Climate Change And the Rise of Lyme Disease
By now, you probably heard the announcement from President Donald Trump that the United States is pulling out of the Paris Climate Agreement (don't worry, it takes approximately four years to be officially removed; and we can get back "in" in as little as 30 days).
Although Trump feels that global warming isn't a major environmental concern, we already see the effects in global warming based on the influx of ticks this season.
"The concept of global warming was created by and for the Chinese in order to make U.S. manufacturing non-competitive" @Donald Trump on Twitter
Ticks are most active in the late spring-early summer months when the weather increases and tend to latch-on to warm-blooded mammals including white-tailed deer, birds, mice and humans.
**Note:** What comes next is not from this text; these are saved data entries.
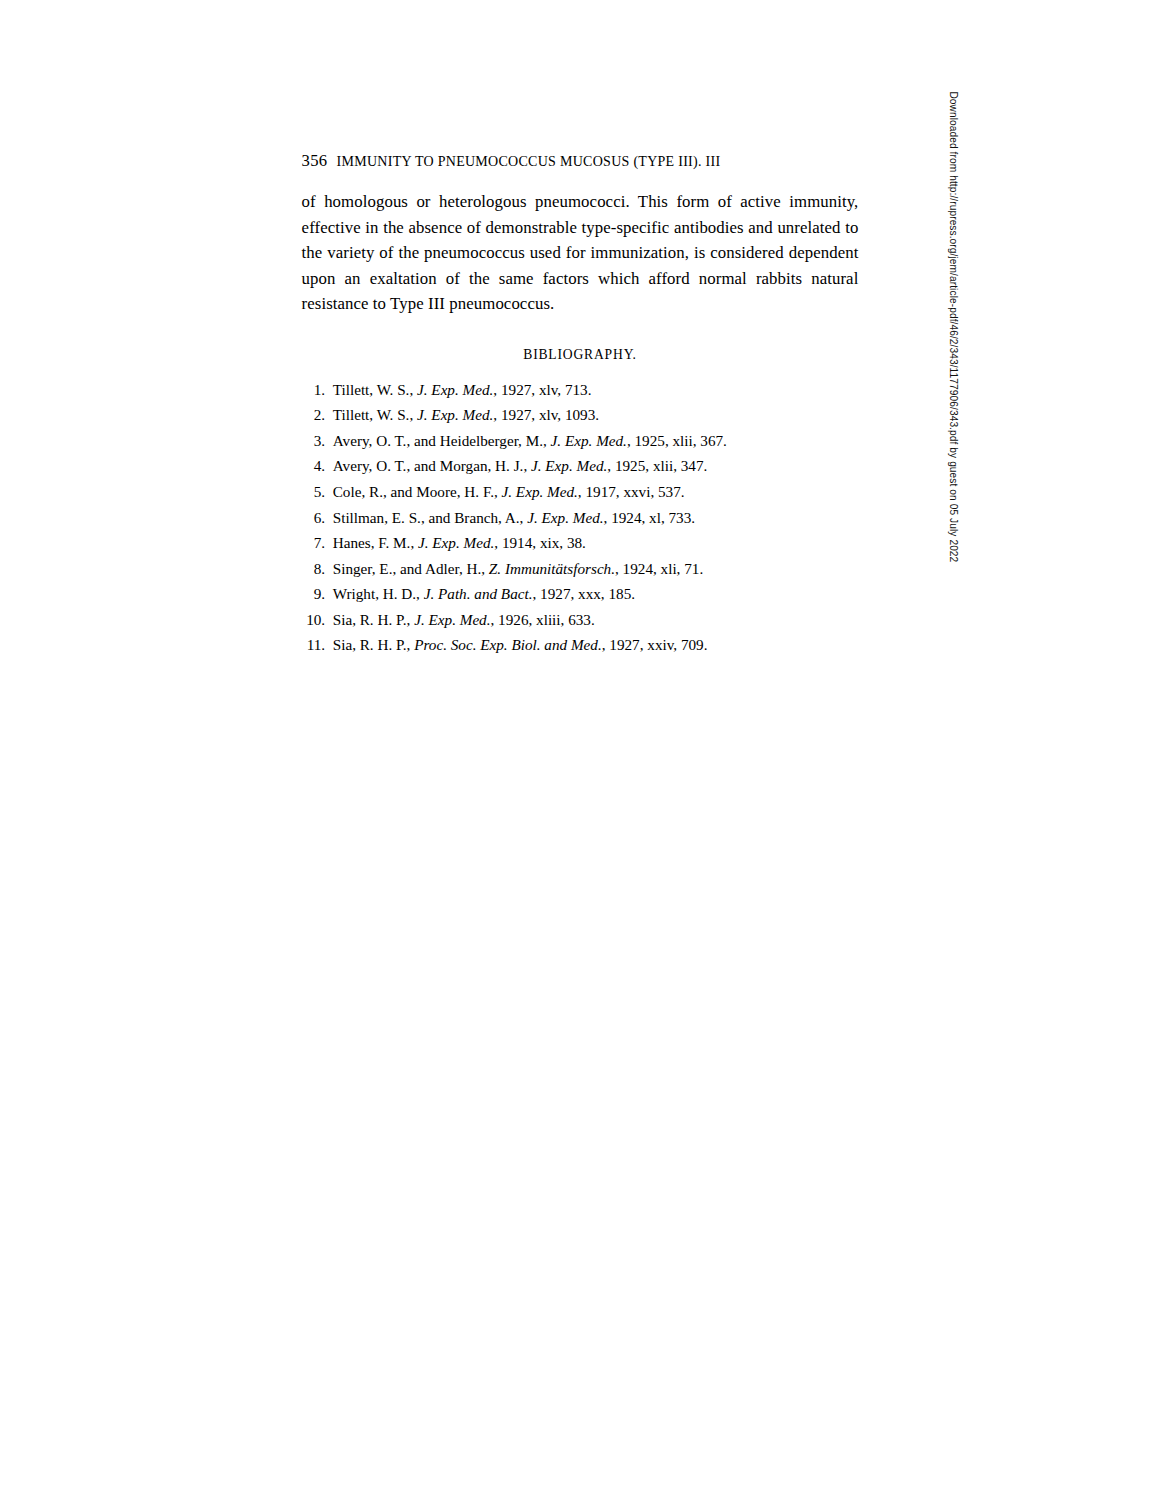Downloaded from http://rupress.org/jem/article-pdf/46/2/343/1177906/343.pdf by guest on 05 July 2022
356 immunity to pneumococcus mucosus (type iii). iii
of homologous or heterologous pneumococci. This form of active immunity, effective in the absence of demonstrable type-specific antibodies and unrelated to the variety of the pneumococcus used for immunization, is considered dependent upon an exaltation of the same factors which afford normal rabbits natural resistance to Type III pneumococcus.
BIBLIOGRAPHY.
1. Tillett, W. S., J. Exp. Med., 1927, xlv, 713.
2. Tillett, W. S., J. Exp. Med., 1927, xlv, 1093.
3. Avery, O. T., and Heidelberger, M., J. Exp. Med., 1925, xlii, 367.
4. Avery, O. T., and Morgan, H. J., J. Exp. Med., 1925, xlii, 347.
5. Cole, R., and Moore, H. F., J. Exp. Med., 1917, xxvi, 537.
6. Stillman, E. S., and Branch, A., J. Exp. Med., 1924, xl, 733.
7. Hanes, F. M., J. Exp. Med., 1914, xix, 38.
8. Singer, E., and Adler, H., Z. Immunitätsforsch., 1924, xli, 71.
9. Wright, H. D., J. Path. and Bact., 1927, xxx, 185.
10. Sia, R. H. P., J. Exp. Med., 1926, xliii, 633.
11. Sia, R. H. P., Proc. Soc. Exp. Biol. and Med., 1927, xxiv, 709.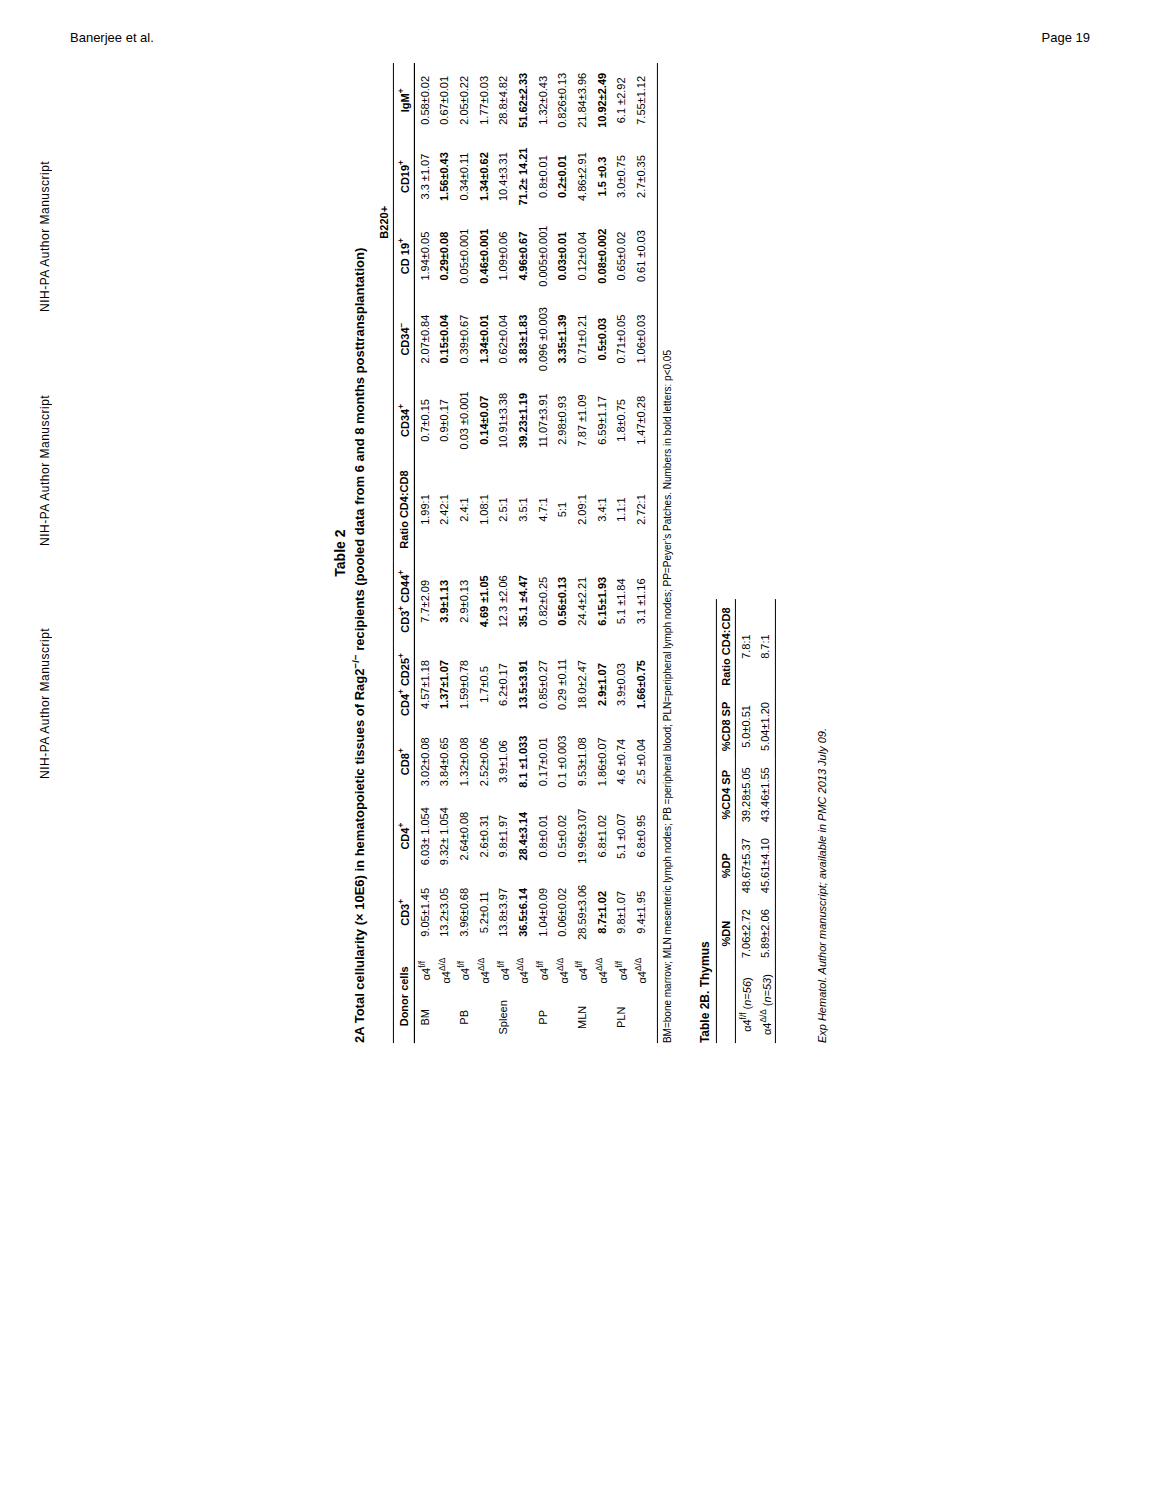Banerjee et al.
Page 19
NIH-PA Author Manuscript NIH-PA Author Manuscript NIH-PA Author Manuscript
Table 2
2A Total cellularity (× 10E6) in hematopoietic tissues of Rag2−/− recipients (pooled data from 6 and 8 months posttransplantation)
| | | B220+ |
| --- | --- | --- |
| Donor cells | CD3 + | CD4 + | CD8 + | CD4 + CD25 + | CD3 + CD44 + | Ratio CD4:CD8 | CD34 + | CD34 − | CD 19 + | CD19 + | IgM + |
| BM | α4 f/f | 9.05±1.45 | 6.03± 1.054 | 3.02±0.08 | 4.57±1.18 | 7.7±2.09 | 1.99:1 | 0.7±0.15 | 2.07±0.84 | 1.94±0.05 | 3.3 ±1.07 | 0.58±0.02 |
| | α4 Δ/Δ | 13.2±3.05 | 9.32± 1.054 | 3.84±0.65 | 1.37±1.07 | 3.9±1.13 | 2.42:1 | 0.9±0.17 | 0.15±0.04 | 0.29±0.08 | 1.56±0.43 | 0.67±0.01 |
| PB | α4 f/f | 3.96±0.68 | 2.64±0.08 | 1.32±0.08 | 1.59±0.78 | 2.9±0.13 | 2.4:1 | 0.03 ±0.001 | 0.39±0.67 | 0.05±0.001 | 0.34±0.11 | 2.05±0.22 |
| | α4 Δ/Δ | 5.2±0.11 | 2.6±0.31 | 2.52±0.06 | 1.7±0.5 | 4.69 ±1.05 | 1.08:1 | 0.14±0.07 | 1.34±0.01 | 0.46±0.001 | 1.34±0.62 | 1.77±0.03 |
| Spleen | α4 f/f | 13.8±3.97 | 9.8±1.97 | 3.9±1.06 | 6.2±0.17 | 12.3 ±2.06 | 2.5:1 | 10.91±3.38 | 0.62±0.04 | 1.09±0.06 | 10.4±3.31 | 28.8±4.82 |
| | α4 Δ/Δ | 36.5±6.14 | 28.4±3.14 | 8.1 ±1.033 | 13.5±3.91 | 35.1 ±4.47 | 3.5:1 | 39.23±1.19 | 3.83±1.83 | 4.96±0.67 | 71.2± 14.21 | 51.62±2.33 |
| PP | α4 f/f | 1.04±0.09 | 0.8±0.01 | 0.17±0.01 | 0.85±0.27 | 0.82±0.25 | 4.7:1 | 11.07±3.91 | 0.096 ±0.003 | 0.005±0.001 | 0.8±0.01 | 1.32±0.43 |
| | α4 Δ/Δ | 0.06±0.02 | 0.5±0.02 | 0.1 ±0.003 | 0.29 ±0.11 | 0.56±0.13 | 5:1 | 2.98±0.93 | 3.35±1.39 | 0.03±0.01 | 0.2±0.01 | 0.826±0.13 |
| MLN | α4 f/f | 28.59±3.06 | 19.96±3.07 | 9.53±1.08 | 18.0±2.47 | 24.4±2.21 | 2.09:1 | 7.87 ±1.09 | 0.71±0.21 | 0.12±0.04 | 4.86±2.91 | 21.84±3.96 |
| | α4 Δ/Δ | 8.7±1.02 | 6.8±1.02 | 1.86±0.07 | 2.9±1.07 | 6.15±1.93 | 3.4:1 | 6.59±1.17 | 0.5±0.03 | 0.08±0.002 | 1.5 ±0.3 | 10.92±2.49 |
| PLN | α4 f/f | 9.8±1.07 | 5.1 ±0.07 | 4.6 ±0.74 | 3.9±0.03 | 5.1 ±1.84 | 1.1:1 | 1.8±0.75 | 0.71±0.05 | 0.65±0.02 | 3.0±0.75 | 6.1 ±2.92 |
| | α4 Δ/Δ | 9.4±1.95 | 6.8±0.95 | 2.5 ±0.04 | 1.66±0.75 | 3.1 ±1.16 | 2.72:1 | 1.47±0.28 | 1.06±0.03 | 0.61 ±0.03 | 2.7±0.35 | 7.55±1.12 |
BM=bone marrow; MLN mesenteric lymph nodes; PB =peripheral blood; PLN=peripheral lymph nodes; PP=Peyer’s Patches. Numbers in bold letters: p<0.05
Table 2B. Thymus
| | %DN | %DP | %CD4 SP | %CD8 SP | Ratio CD4:CD8 |
| --- | --- | --- | --- | --- | --- |
| α4 f/f ( n=56 ) | 7.06±2.72 | 48.67±5.37 | 39.28±5.05 | 5.0±0.51 | 7.8:1 |
| α4 Δ/Δ ( n=53 ) | 5.89±2.06 | 45.61±4.10 | 43.46±1.55 | 5.04±1.20 | 8.7:1 |
Exp Hematol. Author manuscript; available in PMC 2013 July 09.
Tick-borne cases in humans, Lyme Disease in particular, are moving at a frightening rate. In fact, the number of reported Lyme Disease cases has more doubled from the 1990s and "and the number of counties that are now deemed high-risk
for Lyme has increased by more than 320 percent in the same period." (Vox Magazine, "How Climate Change Helped Lyme Disease Invade America.
The Environmental Protection Agency (EPA) has determined that the increase in Lyme cases is because of global warming and the warmth of environment. The survival of ticks depends on climate change; and we know that ticks survive best in warmer climates. Although when the temperatures drop, ticks go dormant; but do not die. Because ticks do not feed well in the wintertime, there is a reduction in tick cases during the winter season.
Because of climate change, ticks are re-producing quicker than ever and are moving into more parts of the United States.
2017 is estimated to be a very bad year for Lyme Disease
Although we are quick to point the finger at deer for the spread of tick-borne illnesses, the white-footed mouse is actually to blame. White-Footed Mice carry the bacterium that is used to produce Lyme Disease and most active during the summer months where they seek acorns and other food. The heavy mouse population leads to an increase in tick feedings on wildlife; and thus, increases the risk of Lyme Disease.
To protect yourself, Deerbusters suggests that homeowners and active outdoor enthusiasts do the following:
- Perform tick-checks after outdoor activity;
- Wear bright clothing to easily spot ticks after walks in the woods and grasslands;
- Build a deer fence around properties to keep deer and rodents away from homes;
- Use insect repellents and tick bands while hiking;
- Carry a Tick Key, or other tick tweezers when camping for easy removal of a tick, if needed;
- Use deer repellents around home gardens.